In Budget Committee, Luján Introduces Mora County Commissioner Veronica Serna, Highlights Need for Wildfire Recovery Assistance

Washington, D.C. – Today, during a Senate Budget Committee hearing, U.S. Senator Ben Ray Luján (D-N.M.) introduced Mora County Commissioner Veronica Serna to highlight the need for continued investment in New Mexico’s wildfire recovery.

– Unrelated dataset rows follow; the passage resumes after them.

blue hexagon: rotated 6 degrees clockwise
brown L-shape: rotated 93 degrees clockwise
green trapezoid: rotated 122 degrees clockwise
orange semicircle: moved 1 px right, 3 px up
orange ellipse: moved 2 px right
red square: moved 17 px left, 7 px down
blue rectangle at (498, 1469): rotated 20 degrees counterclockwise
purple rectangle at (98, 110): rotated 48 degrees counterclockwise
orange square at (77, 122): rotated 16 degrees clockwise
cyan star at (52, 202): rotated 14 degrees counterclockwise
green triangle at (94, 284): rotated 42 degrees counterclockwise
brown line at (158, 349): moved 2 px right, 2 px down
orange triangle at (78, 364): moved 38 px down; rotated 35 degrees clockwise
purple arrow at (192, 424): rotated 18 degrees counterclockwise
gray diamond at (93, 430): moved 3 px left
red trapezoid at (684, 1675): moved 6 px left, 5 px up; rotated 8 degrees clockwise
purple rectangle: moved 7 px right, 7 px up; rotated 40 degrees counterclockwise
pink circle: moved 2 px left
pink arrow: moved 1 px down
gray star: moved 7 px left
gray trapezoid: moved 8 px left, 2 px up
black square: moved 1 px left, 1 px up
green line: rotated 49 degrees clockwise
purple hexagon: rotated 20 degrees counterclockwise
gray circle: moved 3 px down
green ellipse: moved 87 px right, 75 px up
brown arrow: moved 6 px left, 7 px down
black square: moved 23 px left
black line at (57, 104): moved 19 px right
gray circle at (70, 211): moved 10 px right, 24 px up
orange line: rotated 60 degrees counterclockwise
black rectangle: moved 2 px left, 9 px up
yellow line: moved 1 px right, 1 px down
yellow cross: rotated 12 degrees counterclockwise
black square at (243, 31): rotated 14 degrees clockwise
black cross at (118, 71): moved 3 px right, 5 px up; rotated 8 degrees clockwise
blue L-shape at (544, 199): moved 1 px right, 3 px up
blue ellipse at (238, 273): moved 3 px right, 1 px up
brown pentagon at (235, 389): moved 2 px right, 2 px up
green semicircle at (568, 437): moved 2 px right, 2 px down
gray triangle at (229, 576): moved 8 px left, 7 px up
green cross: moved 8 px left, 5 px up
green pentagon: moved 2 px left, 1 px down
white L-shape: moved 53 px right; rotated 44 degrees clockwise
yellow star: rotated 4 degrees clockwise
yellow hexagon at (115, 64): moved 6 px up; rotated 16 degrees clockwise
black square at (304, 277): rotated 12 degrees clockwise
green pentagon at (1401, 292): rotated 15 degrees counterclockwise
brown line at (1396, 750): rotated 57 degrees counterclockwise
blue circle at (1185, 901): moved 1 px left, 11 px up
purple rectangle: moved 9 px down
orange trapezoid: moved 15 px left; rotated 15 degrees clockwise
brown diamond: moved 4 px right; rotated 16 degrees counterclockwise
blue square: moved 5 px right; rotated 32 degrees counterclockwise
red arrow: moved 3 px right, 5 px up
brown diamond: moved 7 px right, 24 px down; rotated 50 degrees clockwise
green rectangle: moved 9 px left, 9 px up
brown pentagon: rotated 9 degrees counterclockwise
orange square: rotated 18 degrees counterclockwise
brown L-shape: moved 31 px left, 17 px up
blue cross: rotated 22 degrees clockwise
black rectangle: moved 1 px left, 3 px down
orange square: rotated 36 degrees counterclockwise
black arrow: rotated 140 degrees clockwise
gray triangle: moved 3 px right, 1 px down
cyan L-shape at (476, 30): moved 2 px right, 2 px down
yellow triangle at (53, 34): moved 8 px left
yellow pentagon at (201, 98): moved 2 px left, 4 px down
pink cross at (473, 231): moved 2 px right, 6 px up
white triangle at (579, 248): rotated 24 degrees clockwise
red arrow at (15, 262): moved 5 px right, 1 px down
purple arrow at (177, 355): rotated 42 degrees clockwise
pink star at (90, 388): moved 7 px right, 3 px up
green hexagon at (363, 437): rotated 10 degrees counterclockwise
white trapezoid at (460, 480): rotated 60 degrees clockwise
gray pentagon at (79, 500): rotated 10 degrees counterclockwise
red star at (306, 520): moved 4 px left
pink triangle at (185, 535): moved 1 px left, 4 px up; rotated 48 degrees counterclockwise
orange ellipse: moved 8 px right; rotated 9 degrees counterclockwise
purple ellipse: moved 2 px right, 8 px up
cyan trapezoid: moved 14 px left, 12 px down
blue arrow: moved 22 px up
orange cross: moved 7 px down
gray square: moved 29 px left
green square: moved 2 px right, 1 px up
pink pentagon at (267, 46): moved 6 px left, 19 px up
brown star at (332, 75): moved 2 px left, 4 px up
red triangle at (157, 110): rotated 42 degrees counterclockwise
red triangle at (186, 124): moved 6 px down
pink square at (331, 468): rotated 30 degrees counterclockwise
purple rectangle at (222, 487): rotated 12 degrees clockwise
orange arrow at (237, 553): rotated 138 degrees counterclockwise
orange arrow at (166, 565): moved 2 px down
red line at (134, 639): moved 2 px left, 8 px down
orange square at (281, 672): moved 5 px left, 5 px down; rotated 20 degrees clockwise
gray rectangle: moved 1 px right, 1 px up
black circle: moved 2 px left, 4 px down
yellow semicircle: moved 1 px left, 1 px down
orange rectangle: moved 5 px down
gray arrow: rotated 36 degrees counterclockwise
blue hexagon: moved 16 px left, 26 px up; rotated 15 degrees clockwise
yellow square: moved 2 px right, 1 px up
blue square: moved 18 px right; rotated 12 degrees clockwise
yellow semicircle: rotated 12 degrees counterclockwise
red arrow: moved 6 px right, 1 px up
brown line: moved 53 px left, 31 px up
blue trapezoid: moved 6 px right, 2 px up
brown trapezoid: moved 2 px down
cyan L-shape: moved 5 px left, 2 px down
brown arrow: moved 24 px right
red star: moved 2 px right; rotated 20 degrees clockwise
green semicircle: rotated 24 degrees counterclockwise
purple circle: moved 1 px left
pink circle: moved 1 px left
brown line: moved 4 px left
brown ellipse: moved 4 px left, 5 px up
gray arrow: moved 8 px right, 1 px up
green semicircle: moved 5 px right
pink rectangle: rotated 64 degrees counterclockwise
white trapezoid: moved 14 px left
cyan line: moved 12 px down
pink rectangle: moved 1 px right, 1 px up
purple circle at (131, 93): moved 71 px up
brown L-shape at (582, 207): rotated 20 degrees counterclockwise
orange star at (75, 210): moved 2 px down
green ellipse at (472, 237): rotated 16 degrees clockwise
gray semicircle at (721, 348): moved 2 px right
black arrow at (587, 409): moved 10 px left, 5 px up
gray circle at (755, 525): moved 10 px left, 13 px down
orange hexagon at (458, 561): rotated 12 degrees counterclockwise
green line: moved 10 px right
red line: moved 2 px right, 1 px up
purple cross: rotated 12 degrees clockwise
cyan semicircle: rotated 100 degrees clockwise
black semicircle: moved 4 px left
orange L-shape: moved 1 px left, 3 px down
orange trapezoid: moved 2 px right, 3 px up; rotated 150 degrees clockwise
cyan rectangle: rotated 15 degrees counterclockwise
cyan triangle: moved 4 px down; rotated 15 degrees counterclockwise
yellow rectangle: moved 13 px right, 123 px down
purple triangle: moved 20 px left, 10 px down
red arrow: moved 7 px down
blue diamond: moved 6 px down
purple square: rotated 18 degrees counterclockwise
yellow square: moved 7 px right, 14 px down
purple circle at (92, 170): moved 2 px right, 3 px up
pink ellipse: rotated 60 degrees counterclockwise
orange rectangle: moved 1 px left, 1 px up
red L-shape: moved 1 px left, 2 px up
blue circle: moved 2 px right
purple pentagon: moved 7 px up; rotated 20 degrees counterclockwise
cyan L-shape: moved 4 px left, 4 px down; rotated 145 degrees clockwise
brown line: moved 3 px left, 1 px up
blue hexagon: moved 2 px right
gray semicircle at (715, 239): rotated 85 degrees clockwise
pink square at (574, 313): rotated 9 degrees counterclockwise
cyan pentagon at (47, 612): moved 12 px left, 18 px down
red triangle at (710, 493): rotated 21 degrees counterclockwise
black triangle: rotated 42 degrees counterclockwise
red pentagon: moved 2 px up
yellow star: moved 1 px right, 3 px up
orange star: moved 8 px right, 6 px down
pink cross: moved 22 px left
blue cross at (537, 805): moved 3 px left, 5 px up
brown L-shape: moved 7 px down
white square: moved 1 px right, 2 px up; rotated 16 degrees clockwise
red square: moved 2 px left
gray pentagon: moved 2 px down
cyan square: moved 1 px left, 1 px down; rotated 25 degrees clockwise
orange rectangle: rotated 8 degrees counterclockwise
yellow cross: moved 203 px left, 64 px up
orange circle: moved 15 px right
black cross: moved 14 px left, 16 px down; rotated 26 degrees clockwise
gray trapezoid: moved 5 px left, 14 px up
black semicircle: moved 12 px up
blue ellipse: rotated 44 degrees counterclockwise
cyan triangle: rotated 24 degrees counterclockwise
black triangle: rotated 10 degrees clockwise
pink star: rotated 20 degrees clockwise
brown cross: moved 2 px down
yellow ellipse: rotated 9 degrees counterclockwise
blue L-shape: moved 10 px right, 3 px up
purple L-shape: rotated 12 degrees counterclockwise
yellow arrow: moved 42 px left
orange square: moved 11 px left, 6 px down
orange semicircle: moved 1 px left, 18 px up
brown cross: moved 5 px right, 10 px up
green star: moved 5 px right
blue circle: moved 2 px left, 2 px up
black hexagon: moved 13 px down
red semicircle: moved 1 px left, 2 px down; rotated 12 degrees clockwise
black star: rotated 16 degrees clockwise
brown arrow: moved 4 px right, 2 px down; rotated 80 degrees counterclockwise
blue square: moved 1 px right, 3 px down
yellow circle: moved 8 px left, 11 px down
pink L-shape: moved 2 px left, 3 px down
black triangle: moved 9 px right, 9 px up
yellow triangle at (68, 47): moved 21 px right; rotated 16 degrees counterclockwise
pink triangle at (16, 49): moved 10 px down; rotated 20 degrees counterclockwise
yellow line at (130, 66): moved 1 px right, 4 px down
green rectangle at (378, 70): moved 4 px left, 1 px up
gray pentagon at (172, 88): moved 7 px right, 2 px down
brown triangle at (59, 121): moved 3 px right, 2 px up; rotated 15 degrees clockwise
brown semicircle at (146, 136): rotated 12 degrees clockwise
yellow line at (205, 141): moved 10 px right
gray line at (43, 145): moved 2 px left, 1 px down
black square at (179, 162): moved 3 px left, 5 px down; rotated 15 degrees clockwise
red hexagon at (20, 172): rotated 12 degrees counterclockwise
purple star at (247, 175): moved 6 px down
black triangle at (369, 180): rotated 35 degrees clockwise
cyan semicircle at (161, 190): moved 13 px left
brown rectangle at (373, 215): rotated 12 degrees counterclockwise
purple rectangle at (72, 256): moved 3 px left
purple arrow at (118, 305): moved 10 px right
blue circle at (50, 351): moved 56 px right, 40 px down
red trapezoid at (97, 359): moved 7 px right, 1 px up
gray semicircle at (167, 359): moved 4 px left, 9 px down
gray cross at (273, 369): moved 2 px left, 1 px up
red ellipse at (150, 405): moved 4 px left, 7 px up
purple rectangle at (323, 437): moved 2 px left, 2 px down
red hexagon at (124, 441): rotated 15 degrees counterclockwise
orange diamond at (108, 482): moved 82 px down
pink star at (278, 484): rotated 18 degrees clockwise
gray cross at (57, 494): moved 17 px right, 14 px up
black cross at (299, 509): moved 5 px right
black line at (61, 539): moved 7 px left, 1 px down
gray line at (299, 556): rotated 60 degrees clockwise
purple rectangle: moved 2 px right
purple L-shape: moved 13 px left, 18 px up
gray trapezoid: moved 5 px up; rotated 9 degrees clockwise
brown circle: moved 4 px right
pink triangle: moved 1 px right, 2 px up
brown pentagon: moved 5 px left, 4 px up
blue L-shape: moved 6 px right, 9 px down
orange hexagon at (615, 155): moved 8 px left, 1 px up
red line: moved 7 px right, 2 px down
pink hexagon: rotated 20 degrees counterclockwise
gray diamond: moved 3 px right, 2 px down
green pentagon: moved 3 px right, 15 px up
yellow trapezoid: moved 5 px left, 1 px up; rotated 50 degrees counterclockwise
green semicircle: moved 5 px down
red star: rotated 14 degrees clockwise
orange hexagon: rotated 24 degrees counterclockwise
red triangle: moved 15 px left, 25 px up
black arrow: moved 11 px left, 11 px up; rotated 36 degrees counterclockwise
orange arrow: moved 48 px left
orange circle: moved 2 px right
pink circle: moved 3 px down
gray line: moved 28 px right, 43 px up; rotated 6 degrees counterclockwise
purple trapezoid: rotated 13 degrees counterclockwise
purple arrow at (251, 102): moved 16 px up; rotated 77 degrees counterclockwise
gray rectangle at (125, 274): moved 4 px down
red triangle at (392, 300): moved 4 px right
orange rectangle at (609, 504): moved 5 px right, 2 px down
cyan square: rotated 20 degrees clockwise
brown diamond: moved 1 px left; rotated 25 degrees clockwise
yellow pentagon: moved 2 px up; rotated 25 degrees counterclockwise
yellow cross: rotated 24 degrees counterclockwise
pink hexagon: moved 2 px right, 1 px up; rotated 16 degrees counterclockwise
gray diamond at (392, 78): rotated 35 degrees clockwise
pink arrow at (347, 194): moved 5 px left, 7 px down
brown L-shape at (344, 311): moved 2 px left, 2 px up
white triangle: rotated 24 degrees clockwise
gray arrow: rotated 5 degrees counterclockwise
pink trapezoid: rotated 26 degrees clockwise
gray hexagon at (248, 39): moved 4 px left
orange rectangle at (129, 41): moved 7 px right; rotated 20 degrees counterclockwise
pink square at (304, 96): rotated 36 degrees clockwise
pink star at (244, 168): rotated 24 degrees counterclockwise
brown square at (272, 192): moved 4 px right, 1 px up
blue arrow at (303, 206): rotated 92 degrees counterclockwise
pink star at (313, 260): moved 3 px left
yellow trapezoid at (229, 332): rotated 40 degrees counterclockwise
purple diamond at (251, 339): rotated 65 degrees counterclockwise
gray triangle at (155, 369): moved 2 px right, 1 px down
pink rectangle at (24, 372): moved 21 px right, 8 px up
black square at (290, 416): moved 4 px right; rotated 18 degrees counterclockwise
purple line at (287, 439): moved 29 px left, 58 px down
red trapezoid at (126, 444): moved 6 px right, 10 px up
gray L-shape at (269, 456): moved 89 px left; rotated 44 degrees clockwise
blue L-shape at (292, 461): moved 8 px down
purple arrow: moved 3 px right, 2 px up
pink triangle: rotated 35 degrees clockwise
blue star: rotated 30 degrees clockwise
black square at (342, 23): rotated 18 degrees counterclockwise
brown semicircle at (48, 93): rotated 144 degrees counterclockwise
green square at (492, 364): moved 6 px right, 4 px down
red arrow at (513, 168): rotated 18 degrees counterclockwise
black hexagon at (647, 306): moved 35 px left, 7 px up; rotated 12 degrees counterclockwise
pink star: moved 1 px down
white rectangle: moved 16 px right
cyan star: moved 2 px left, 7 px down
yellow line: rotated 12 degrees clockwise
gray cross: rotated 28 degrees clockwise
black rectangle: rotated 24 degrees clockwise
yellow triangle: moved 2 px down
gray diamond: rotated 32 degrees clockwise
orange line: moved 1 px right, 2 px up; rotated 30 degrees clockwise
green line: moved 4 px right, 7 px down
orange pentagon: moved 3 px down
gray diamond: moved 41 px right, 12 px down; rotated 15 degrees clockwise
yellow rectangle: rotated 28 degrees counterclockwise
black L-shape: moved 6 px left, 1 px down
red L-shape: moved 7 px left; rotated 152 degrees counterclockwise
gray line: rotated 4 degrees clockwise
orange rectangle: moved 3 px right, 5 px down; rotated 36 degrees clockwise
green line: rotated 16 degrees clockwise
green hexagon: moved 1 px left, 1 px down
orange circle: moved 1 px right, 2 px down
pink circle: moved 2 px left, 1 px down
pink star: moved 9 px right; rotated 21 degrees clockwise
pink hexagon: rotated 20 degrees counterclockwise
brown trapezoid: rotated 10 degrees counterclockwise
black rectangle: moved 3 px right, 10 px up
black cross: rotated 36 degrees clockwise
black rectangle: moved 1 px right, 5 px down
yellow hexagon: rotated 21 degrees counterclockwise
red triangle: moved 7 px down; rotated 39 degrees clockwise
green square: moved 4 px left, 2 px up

During his introduction, Luján explained how the consequences of a once-in-a-lifetime wildfire and post-fire flooding has taken a devastating toll on local communities’ budgets and resources.

Following her introduction, Commissioner Serna delivered a moving testimony on her experience living through the Hermit’s Peak/Calf Canyon Fire and how the surrounding communities are still working to recover.

Video of the hearing is availableHERE.

An excerpt from the Senator’s remarks can be found below:

Commissioner Serna’s testimony will remind everyone that our New Mexican families out in the middle of high-desert, or situated in the forests and mountains up north—are no different than the families who live in communities across the country.

Our moms and dads too want good schools to send their kids to; restaurants and grocery stores to put food on the table; and preventative measures and funding to help communities prevent and rebuild from natural disasters such as wildfires.

These towns that Commissioner Serna and I are talking about deserve the same microphone and platform for addressing their issues as our nation’s bigger cities and states.

When a once-in-a-lifetime wildfire and flooding hits a small town like Mora, the consequences are devastating–not just emotionally, but also their impact on the community’s budget and resources. That’s something we’ve seen since the Hermit’s Peak/Calf Canyon Fire in New Mexico.

I want to thank my colleagues for supporting an initiative, last year, to provide support recognizing the liability of the Federal Government in causing this fire. But we should also understand the new, dry conditions and climate impacts where this fire burned not just treetop to treetop, it burned on the ground.

This funding is critical to the community’s survival, but it’s only one piece of the recovery effort.

Commissioner Serna is here to share with us what it felt like to live through the wildfire, the trauma that I know families and kids are still facing today. And, she will share how the surrounding communities are still working to recover from this fire today.